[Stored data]
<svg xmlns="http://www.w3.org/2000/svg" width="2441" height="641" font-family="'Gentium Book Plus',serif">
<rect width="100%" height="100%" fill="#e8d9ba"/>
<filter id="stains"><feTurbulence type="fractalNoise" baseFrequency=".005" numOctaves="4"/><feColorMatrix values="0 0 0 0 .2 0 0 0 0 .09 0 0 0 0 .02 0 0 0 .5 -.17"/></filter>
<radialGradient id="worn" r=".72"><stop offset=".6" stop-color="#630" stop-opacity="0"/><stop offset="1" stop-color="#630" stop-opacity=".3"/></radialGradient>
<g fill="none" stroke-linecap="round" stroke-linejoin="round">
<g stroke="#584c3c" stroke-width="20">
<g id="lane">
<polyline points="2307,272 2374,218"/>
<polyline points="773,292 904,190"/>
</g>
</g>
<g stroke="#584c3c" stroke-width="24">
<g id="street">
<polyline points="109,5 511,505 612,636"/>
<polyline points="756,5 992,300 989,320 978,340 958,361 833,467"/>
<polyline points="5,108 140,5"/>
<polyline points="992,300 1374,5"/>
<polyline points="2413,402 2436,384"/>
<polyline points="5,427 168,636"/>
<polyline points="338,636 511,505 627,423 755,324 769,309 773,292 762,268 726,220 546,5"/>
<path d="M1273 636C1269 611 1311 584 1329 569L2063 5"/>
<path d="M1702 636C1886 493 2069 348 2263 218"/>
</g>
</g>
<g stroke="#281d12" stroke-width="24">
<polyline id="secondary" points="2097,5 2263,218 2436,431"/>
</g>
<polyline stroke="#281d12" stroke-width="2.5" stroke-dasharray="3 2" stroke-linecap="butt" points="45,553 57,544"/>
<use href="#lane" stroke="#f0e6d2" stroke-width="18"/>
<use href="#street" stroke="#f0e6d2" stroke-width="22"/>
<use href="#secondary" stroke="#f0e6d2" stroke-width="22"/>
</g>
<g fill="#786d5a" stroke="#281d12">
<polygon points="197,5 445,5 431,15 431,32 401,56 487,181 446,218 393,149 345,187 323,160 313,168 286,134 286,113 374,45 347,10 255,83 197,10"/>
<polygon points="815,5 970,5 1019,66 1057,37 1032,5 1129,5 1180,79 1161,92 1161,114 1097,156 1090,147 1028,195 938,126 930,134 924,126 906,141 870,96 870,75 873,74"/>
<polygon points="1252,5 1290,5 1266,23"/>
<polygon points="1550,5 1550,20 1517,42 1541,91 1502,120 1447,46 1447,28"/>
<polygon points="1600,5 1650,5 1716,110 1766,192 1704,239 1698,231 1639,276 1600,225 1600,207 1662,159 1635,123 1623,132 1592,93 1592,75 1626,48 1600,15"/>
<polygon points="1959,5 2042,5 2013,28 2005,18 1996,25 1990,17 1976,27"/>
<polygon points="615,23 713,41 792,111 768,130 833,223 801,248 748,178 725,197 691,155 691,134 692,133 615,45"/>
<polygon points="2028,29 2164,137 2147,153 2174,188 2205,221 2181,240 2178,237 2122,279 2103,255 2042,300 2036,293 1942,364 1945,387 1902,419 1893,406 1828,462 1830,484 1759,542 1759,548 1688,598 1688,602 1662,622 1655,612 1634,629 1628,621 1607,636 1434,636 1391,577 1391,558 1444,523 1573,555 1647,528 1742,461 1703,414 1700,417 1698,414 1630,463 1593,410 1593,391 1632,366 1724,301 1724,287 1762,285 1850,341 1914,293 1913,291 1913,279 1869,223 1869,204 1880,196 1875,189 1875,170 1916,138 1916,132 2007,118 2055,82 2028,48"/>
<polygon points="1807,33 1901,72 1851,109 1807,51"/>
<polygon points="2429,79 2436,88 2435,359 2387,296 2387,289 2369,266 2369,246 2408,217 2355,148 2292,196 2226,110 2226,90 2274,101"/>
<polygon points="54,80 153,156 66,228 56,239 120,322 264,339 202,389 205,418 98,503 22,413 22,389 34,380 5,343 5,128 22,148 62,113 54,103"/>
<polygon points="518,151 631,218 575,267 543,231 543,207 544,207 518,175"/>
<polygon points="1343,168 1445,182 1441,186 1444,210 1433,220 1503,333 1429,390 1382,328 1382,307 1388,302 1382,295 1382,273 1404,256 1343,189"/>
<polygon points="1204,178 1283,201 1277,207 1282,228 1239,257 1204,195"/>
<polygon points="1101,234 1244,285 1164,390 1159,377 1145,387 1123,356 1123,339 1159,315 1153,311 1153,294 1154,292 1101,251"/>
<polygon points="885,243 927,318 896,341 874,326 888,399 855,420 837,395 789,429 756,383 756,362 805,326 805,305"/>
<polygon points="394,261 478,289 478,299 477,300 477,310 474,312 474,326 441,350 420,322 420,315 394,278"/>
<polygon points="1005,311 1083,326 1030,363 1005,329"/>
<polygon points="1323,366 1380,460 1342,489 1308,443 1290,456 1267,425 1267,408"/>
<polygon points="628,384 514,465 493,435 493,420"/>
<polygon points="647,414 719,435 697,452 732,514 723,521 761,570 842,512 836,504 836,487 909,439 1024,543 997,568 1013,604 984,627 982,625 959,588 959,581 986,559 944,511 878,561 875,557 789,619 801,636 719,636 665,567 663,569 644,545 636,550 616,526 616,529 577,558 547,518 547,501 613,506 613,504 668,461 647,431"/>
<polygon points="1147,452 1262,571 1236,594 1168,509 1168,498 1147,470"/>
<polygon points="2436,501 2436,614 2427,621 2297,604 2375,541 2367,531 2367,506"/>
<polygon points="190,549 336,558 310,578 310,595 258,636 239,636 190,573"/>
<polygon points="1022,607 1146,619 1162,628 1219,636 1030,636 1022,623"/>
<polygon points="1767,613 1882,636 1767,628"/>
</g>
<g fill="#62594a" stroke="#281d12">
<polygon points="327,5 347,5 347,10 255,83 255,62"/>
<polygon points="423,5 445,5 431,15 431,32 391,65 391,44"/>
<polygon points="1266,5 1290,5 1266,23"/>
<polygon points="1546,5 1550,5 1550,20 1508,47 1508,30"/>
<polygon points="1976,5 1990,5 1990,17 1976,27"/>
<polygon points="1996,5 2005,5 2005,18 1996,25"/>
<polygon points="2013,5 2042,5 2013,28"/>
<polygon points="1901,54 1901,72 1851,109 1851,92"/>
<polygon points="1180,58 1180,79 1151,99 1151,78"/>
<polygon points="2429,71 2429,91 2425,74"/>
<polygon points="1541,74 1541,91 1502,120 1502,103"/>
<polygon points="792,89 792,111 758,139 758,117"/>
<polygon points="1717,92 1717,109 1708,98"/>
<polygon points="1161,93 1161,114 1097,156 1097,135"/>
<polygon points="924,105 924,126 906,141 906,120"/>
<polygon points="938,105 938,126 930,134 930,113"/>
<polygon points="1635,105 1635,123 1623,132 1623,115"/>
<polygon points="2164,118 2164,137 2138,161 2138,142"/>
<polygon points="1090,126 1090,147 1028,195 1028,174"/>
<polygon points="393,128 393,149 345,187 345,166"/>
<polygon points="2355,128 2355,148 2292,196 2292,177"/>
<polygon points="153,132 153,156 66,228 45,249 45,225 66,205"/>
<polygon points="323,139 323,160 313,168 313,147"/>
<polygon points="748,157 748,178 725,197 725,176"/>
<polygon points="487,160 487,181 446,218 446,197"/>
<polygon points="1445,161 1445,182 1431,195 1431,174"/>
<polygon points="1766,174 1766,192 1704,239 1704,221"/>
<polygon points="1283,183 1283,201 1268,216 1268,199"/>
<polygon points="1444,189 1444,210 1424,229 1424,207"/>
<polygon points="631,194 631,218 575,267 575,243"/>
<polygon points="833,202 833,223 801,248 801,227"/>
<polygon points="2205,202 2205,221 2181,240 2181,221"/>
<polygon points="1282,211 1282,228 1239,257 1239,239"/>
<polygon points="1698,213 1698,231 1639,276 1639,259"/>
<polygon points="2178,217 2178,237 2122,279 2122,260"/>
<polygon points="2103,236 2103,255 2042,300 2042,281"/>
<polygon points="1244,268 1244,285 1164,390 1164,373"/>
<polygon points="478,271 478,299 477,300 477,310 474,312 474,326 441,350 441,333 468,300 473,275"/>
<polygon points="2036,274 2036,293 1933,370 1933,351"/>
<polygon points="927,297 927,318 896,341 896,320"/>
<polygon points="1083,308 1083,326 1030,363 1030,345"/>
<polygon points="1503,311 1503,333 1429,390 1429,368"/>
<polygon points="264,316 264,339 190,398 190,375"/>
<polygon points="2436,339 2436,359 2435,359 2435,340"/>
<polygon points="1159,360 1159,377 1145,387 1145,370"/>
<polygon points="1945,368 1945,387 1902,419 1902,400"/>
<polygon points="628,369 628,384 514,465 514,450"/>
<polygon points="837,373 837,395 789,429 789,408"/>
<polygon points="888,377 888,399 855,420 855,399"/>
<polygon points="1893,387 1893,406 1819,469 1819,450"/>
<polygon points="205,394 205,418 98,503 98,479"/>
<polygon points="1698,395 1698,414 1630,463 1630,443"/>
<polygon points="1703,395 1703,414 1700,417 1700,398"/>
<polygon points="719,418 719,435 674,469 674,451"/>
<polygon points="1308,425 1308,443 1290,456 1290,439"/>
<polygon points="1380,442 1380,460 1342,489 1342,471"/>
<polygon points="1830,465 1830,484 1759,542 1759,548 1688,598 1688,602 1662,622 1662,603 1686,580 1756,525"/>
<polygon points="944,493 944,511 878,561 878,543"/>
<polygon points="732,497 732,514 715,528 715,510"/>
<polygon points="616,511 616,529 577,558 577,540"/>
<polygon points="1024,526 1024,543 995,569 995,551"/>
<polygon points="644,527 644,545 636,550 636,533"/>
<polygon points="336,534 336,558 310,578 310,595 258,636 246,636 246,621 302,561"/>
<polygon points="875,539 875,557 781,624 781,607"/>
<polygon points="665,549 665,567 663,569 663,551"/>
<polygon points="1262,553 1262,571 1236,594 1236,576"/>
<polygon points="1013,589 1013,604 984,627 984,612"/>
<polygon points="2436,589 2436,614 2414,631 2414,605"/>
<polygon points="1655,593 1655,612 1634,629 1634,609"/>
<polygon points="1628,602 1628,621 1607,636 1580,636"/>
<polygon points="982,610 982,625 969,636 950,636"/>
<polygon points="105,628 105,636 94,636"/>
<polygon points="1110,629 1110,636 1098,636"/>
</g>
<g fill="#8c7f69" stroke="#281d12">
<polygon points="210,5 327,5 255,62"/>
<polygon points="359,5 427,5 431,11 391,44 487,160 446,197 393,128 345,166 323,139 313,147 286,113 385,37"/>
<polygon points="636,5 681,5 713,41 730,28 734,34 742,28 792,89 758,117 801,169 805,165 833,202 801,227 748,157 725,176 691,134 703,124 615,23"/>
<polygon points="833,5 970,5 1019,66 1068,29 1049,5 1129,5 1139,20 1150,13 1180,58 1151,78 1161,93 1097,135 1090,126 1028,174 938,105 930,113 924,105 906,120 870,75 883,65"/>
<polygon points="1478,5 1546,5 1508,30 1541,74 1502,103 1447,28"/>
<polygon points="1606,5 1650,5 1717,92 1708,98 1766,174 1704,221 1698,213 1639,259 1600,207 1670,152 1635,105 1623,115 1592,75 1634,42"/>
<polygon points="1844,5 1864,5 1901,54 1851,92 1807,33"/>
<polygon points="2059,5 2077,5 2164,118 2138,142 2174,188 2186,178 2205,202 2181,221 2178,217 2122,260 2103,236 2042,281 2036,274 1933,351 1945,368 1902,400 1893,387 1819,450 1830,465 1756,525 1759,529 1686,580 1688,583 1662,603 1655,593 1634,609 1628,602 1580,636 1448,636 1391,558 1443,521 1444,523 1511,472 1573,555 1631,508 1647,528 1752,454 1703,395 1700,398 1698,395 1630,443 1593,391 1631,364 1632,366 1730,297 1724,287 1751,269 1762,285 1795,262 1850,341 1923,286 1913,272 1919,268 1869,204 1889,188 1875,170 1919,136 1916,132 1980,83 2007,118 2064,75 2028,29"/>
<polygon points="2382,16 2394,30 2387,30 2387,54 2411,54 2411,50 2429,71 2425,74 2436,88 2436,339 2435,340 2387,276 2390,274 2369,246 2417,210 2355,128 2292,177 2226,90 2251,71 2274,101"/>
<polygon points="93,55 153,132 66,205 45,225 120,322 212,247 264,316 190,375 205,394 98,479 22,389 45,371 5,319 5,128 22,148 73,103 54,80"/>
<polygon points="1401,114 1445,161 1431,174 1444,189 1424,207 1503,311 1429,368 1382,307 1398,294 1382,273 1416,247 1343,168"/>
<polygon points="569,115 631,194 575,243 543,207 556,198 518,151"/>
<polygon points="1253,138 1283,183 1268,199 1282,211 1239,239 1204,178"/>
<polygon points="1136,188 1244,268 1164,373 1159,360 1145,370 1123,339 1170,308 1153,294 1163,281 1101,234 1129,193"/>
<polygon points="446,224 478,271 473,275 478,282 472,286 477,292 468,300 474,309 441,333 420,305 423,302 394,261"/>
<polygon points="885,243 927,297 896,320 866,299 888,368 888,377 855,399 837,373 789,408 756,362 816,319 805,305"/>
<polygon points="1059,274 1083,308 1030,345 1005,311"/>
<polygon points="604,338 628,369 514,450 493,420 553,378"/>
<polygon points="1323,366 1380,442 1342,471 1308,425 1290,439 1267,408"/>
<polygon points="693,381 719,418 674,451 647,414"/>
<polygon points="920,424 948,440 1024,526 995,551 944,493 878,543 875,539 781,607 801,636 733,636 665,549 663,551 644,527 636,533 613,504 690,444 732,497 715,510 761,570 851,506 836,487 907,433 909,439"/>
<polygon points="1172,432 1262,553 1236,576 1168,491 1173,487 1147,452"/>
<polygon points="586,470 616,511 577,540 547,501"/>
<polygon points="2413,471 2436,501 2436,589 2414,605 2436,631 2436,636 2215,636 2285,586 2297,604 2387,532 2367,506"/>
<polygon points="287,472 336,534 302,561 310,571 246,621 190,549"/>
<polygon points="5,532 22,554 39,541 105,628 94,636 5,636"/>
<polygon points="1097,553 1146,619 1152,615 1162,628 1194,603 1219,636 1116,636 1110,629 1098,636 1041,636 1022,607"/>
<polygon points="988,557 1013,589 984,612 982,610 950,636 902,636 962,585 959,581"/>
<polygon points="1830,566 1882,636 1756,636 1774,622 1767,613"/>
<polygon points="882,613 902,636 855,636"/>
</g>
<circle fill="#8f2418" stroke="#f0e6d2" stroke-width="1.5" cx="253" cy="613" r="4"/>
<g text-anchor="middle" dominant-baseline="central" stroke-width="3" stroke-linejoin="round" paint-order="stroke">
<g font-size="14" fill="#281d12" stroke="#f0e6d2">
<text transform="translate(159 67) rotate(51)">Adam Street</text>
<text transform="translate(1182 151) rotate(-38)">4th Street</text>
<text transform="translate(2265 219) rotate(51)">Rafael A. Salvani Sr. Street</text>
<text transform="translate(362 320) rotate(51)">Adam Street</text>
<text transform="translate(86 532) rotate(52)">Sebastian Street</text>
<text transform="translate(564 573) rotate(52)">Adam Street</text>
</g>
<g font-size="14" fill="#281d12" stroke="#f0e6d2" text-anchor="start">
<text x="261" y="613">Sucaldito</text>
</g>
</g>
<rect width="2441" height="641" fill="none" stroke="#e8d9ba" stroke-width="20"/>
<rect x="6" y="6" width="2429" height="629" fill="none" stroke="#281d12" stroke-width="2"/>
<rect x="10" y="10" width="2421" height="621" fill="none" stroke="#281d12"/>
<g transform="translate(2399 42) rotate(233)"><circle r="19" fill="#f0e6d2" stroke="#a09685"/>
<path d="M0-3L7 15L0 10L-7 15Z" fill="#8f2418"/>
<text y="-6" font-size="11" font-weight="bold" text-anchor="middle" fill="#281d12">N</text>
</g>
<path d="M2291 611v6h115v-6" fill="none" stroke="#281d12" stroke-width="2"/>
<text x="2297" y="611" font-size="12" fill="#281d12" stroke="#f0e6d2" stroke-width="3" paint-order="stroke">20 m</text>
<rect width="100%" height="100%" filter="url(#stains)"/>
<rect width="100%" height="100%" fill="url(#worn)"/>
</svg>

▸ **Goal of the exercise**
Your answer should be one number, the count of lines in the entries holding the string "linejoin".

▸ **Result for this exercise**
2